# What you have to do:
Every line in the records below that holds the word "Address" is to be copied.

# Extracted data:
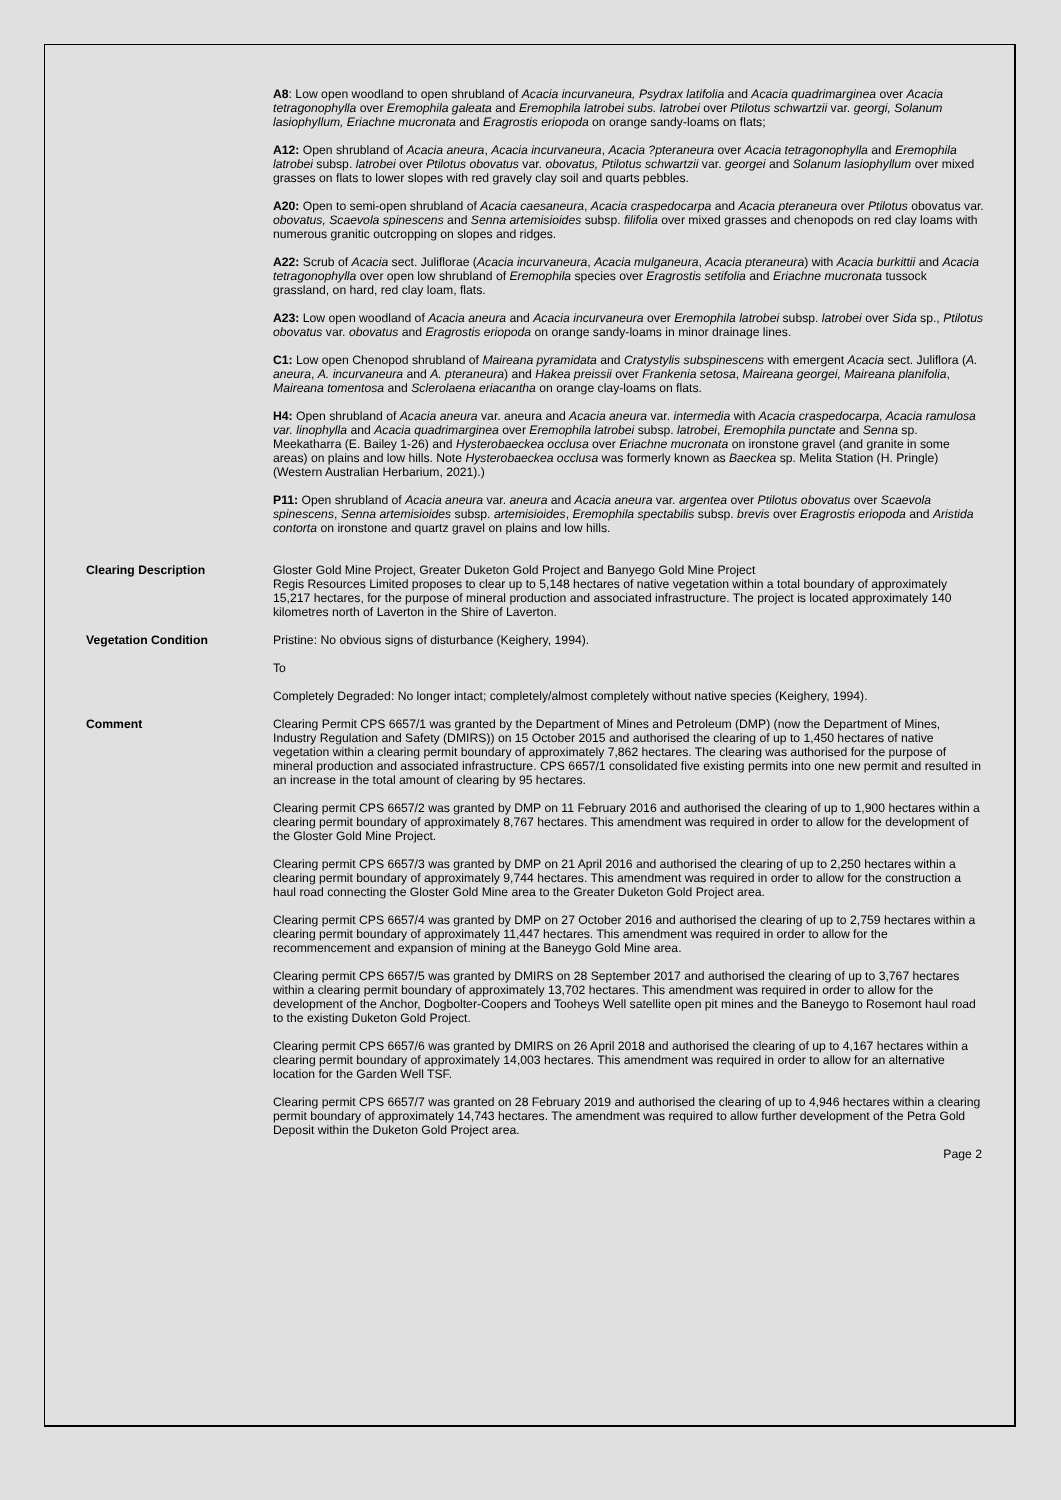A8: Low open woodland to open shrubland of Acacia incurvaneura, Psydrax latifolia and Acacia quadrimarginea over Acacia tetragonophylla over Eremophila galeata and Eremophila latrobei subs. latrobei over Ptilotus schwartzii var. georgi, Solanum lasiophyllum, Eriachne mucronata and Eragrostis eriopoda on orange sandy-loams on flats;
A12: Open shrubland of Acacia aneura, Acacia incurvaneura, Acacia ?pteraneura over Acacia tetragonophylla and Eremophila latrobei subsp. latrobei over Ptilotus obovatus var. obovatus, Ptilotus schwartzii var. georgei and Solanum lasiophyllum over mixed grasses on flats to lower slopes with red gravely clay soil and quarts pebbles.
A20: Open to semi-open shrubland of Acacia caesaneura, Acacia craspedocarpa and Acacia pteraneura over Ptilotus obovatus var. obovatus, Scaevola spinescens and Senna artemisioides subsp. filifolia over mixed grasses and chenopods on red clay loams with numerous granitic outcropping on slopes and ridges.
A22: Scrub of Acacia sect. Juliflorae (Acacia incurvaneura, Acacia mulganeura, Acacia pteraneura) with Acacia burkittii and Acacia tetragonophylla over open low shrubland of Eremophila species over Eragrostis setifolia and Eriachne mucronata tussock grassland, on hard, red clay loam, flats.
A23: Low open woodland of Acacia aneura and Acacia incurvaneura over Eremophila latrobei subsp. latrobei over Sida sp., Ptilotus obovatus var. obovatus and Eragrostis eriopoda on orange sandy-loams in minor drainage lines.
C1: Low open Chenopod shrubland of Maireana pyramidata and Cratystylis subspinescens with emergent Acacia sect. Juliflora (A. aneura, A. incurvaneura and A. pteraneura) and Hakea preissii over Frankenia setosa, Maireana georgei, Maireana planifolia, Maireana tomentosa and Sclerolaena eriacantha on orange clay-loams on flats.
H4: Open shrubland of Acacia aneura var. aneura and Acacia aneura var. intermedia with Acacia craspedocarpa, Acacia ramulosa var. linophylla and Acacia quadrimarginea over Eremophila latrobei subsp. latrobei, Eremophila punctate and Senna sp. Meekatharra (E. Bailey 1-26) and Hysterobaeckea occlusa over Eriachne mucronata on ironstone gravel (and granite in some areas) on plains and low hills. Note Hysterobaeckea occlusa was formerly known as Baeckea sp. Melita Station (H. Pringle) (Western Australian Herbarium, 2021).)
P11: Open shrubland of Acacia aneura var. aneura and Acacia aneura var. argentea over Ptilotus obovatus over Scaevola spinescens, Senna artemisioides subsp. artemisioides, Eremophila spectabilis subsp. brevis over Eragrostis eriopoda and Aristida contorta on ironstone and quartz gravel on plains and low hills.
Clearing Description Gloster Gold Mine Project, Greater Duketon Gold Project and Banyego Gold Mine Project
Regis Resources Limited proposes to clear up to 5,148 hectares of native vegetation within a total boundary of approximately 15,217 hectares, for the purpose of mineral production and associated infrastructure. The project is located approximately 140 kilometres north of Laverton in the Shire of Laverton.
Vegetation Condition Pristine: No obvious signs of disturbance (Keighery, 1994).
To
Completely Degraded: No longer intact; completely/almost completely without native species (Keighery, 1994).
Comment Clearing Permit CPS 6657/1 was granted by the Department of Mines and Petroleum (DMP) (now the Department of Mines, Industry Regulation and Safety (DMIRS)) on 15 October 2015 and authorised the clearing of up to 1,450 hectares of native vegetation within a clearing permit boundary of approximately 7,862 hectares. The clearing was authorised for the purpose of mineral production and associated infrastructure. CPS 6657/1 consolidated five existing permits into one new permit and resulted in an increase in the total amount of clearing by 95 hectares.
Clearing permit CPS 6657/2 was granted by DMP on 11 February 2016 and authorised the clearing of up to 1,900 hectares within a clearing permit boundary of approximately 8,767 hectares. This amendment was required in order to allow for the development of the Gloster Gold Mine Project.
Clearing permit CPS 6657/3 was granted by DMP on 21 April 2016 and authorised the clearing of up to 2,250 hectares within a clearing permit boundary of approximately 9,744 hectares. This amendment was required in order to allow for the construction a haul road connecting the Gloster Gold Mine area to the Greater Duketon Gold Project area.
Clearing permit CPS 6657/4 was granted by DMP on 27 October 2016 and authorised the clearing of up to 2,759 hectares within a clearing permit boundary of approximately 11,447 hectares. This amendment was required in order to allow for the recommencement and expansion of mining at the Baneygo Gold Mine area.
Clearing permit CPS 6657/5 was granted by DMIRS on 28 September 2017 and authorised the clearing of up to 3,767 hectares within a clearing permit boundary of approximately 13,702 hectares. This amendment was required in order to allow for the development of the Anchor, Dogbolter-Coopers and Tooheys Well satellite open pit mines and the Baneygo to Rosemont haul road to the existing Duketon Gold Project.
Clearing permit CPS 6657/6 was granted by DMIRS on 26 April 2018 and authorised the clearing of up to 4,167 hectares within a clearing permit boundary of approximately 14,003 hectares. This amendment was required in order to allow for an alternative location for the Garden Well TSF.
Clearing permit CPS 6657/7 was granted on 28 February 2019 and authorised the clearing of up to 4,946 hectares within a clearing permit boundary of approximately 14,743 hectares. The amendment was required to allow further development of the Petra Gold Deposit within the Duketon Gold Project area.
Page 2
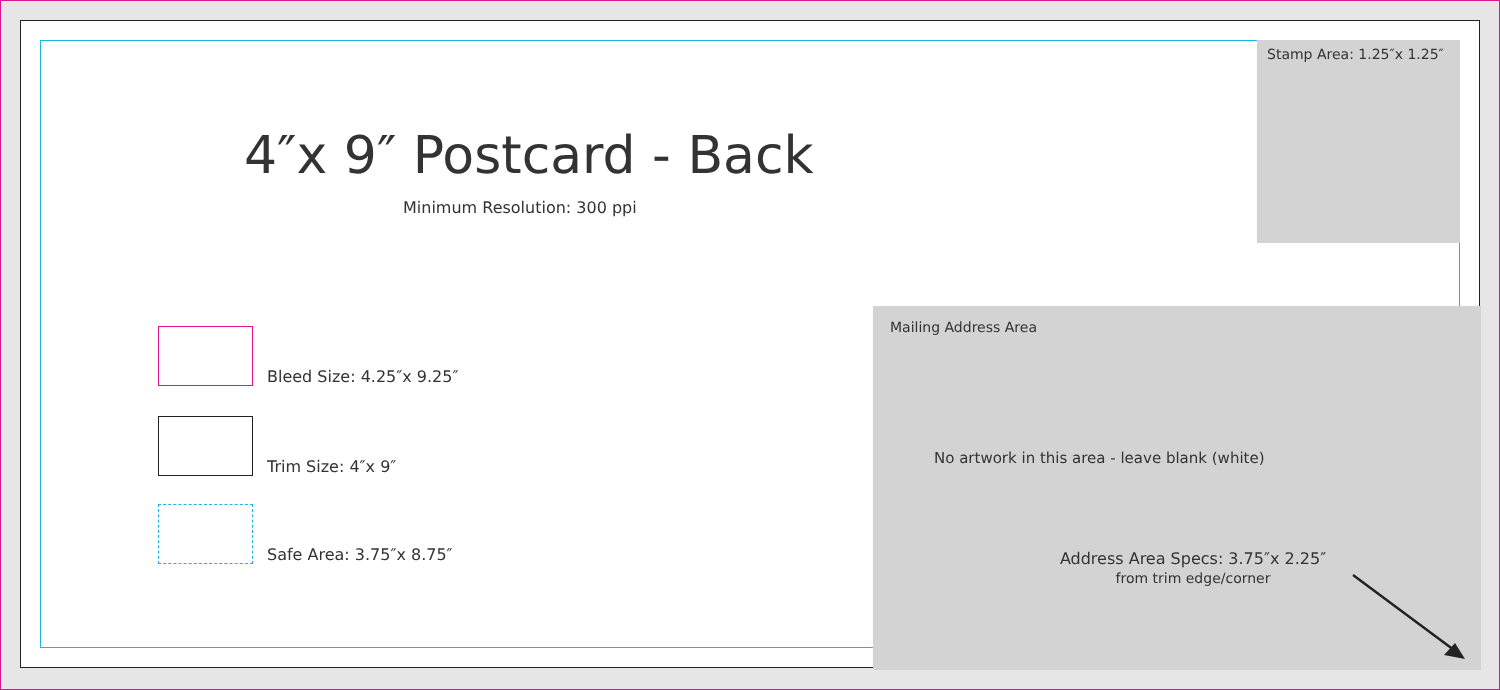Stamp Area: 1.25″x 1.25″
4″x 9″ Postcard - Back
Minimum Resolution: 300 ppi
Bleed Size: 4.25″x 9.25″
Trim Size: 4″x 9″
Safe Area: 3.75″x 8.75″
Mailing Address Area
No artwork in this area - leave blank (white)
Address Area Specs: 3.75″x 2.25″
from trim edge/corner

# Answer for this exercise:
Mailing Address Area
Address Area Specs: 3.75″x 2.25″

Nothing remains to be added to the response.